I must say I notice no difference or performance improvement with ASW. Everything seems exactly the same for me as before. Does anyone else notice any kind of improvement?
Do you have to enable or activate ASW or is it automatically active?
I am running Windows 7 and the oculus home page lists Windows8 or newer as a requirement. Is it possible that ASW is not working in Windws7 or maybe the benefit is just very subtle and not easily noticeable?Nov 14, 2016 at 6:36pm #122806RalfKeymasterThe hotfix fixes the issue mentioned above (randomly inserted wrong frames a few times per second), which could occur under certain circumstances with Asynchronous Spacewarp. This didn’t happen always and for everyone, you would have noticed if you had been affected.
If you didn’t experience this issue, the hotfix brings no changes despite addressing the settings save glitch.

Available data:

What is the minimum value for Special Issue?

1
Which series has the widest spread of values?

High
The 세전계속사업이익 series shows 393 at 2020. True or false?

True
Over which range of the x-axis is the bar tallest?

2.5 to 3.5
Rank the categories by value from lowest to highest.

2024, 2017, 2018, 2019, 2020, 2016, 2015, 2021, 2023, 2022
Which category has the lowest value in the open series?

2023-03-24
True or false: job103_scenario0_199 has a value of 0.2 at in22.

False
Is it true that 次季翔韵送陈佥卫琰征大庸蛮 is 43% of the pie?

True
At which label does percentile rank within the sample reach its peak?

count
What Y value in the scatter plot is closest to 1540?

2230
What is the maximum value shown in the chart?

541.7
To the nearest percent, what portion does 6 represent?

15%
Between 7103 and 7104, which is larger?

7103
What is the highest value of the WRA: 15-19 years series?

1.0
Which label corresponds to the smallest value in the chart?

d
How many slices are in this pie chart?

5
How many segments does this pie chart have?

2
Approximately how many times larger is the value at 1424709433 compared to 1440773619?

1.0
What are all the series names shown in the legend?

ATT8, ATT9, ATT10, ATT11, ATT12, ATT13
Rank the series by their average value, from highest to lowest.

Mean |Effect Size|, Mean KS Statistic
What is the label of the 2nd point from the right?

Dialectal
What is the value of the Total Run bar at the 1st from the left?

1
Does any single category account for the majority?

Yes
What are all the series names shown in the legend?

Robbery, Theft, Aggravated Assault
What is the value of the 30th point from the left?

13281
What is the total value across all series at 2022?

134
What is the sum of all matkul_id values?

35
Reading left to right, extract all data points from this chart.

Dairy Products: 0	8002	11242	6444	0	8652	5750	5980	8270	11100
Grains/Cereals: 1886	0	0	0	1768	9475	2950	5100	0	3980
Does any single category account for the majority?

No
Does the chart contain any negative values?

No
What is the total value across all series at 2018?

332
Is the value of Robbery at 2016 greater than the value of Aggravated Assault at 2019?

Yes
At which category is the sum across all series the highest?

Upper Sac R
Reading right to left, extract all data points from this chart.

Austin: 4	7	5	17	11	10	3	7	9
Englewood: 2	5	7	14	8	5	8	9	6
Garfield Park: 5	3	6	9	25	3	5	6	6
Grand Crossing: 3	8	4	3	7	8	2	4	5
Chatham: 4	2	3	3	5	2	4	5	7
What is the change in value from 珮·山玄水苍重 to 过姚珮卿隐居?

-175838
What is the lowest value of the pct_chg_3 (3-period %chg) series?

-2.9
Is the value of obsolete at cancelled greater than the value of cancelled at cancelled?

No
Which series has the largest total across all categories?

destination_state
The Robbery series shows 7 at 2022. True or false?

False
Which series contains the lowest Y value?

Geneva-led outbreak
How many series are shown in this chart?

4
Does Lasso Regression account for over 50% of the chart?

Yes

What you need to do:
a) From the forum excerpt about Asynchronous Spacewarp, output the text between "Do you have" and "had been affected.", inclusive.
b) According to the forum excerpt about Asynchronous Spacewarp, what issue does the hotfix fix?

Solution set:
a)
Do you have to enable or activate ASW or is it automatically active?
I am running Windows 7 and the oculus home page lists Windows8 or newer as a requirement. Is it possible that ASW is not working in Windws7 or maybe the benefit is just very subtle and not easily noticeable?Nov 14, 2016 at 6:36pm #122806RalfKeymasterThe hotfix fixes the issue mentioned above (randomly inserted wrong frames a few times per second), which could occur under certain circumstances with Asynchronous Spacewarp. This didn’t happen always and for everyone, you would have noticed if you had been affected.

b) It fixes randomly inserted wrong frames a few times per second, which could occur under certain circumstances with Asynchronous Spacewarp.